Selected passage ->
Investors are buying more student housing properties than ever before. “Last year was the biggest year ever, investment sales-wise,” says Fred Pierce, president and CEO of Pierce Educational Properties.

But hang on tight–this year is likely to be even bigger given the pace of transactions so far in 2016.

From the start of 2016 through mid-May, investors traded more than $3 billion in student housing properties, up from $2.1 billion over the same period in 2015, according to data from Real Capital Analytics (RCA). In comparison, in 2014, investors bought a total of $3.2 billion in student housing properties over the course of the whole year.

The same trends that made last year so busy loom even larger this year. Capital from around the world is interested in finding a home in commercial real estate properties in the U.S. At the same time, more investors see student housing as a core type of commercial real estate rather than a niche market. And a variety of financing sources are eager to provide permanent loans, equity and mezzanine financing.

“Interest in the student housing sector is as high as it’s ever been and is increasing,” says Doug Opalka, senior managing director for Holliday Fenoglio Fowler (HFF).

The Bigger, The Better

A few giant deals are setting the trend. “Homogeneous portfolio sales are defining the market,” says J.J. Smith, chief operating officer for CA Ventures.

This summer, a partnership of institutional investors, including the Canada Pension Plan Investment Board, GIC and The Scion Group, are expected to close a $1.4 billion deal to buy University House Communities Group, Inc., which owns 13,000 student housing beds. “That is going to create additional investment sales,” says Pierce. Giant portfolio sales like these often lead to spin-off transactions, as the buyers right size their new portfolios.

In March, private equity fund manager Harrison Street also finished its $1.9 billion acquisition of Campus Crest, which until now was a leading real estate investment trust focused on student housing, owning 38,000 student housing beds.

Smaller portfolios are also trading quickly, even though spring is usually a slow period for student housing sales. “We are now marketing three portfolios: two with five assets and one with ten,” says Jaclyn Fitts, national director of student housing for CBRE Capital Markets. “We’ve marketed 43 deals this year–a substantial uptick from last year.”

Usually properties sales, like everything else in student housing, revolve around the academic calendar. The best time to market a property is typically the fall, right after the property has leased up for the academic year. But now that sellers and buyers have so many deals to transact, they are using the rest of the calendar.

“You can’t market everything at once,” says Fitts. “People have realized you have to take advantage of the whole year.”

Who’s Buying, Selling

REITs have been the biggest sellers so far in 2016, with $1.9 billion in dispositions versus just $143.5 million in acquisitions, according to RCA. The vast majority of that activity is from the sale of Campus Crest. REITs were also net sellers last year, with $682.7 million in sales against $455.3 million in acquisitions.

“The large REITs (both public and private) have shown a tendency to be shedding their garden-style, outskirts product in favor of developing and acquiring infill pedestrian assets,” says CA Venture’s Smith.

The largest buyers include a growing list of institutional investors. “Pension capital has been very interested,” says Pierce. “I expect to see more and more capital allocated to student housing and more and more institutional investors enter the business.”

Records from a dataset ->
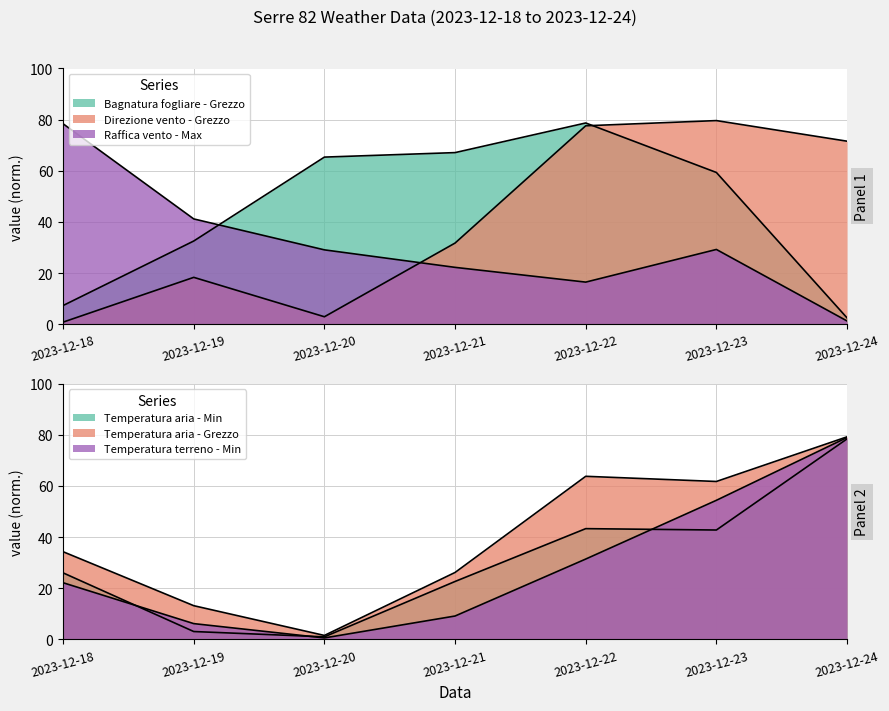

Reading left to right, list all the values displayed in this chart.

Bagnatura fogliare - Grezzo: 2023-12-18=7.3	2023-12-19=32.5	2023-12-20=65.3	2023-12-21=67.1	2023-12-22=78.7	2023-12-23=59.3	2023-12-24=2.5
Direzione vento - Grezzo: 2023-12-18=0.8	2023-12-19=18.3	2023-12-20=2.9	2023-12-21=31.7	2023-12-22=77.6	2023-12-23=79.6	2023-12-24=71.6
Raffica vento - Max: 2023-12-18=78.4	2023-12-19=41.2	2023-12-20=29.1	2023-12-21=22.2	2023-12-22=16.5	2023-12-23=29.2	2023-12-24=1.3
Temperatura aria - Min: 2023-12-18=26.0	2023-12-19=3.1	2023-12-20=1.0	2023-12-21=22.7	2023-12-22=43.3	2023-12-23=42.8	2023-12-24=78.4
Temperatura aria - Grezzo: 2023-12-18=34.3	2023-12-19=13.2	2023-12-20=1.6	2023-12-21=26.2	2023-12-22=63.8	2023-12-23=61.8	2023-12-24=79.2
Temperatura terreno - Min: 2023-12-18=22.2	2023-12-19=6.2	2023-12-20=0.6	2023-12-21=9.1	2023-12-22=31.4	2023-12-23=54.4	2023-12-24=79.0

Problems to solve ->
a. In the student housing article, how many student housing beds did Campus Crest own?
b. Print the student housing article from "A few giant" up to and including "38,000 student housing beds.".

Responses by task ->
a. 38,000 student housing beds.

b.
A few giant deals are setting the trend. “Homogeneous portfolio sales are defining the market,” says J.J. Smith, chief operating officer for CA Ventures.

This summer, a partnership of institutional investors, including the Canada Pension Plan Investment Board, GIC and The Scion Group, are expected to close a $1.4 billion deal to buy University House Communities Group, Inc., which owns 13,000 student housing beds. “That is going to create additional investment sales,” says Pierce. Giant portfolio sales like these often lead to spin-off transactions, as the buyers right size their new portfolios.

In March, private equity fund manager Harrison Street also finished its $1.9 billion acquisition of Campus Crest, which until now was a leading real estate investment trust focused on student housing, owning 38,000 student housing beds.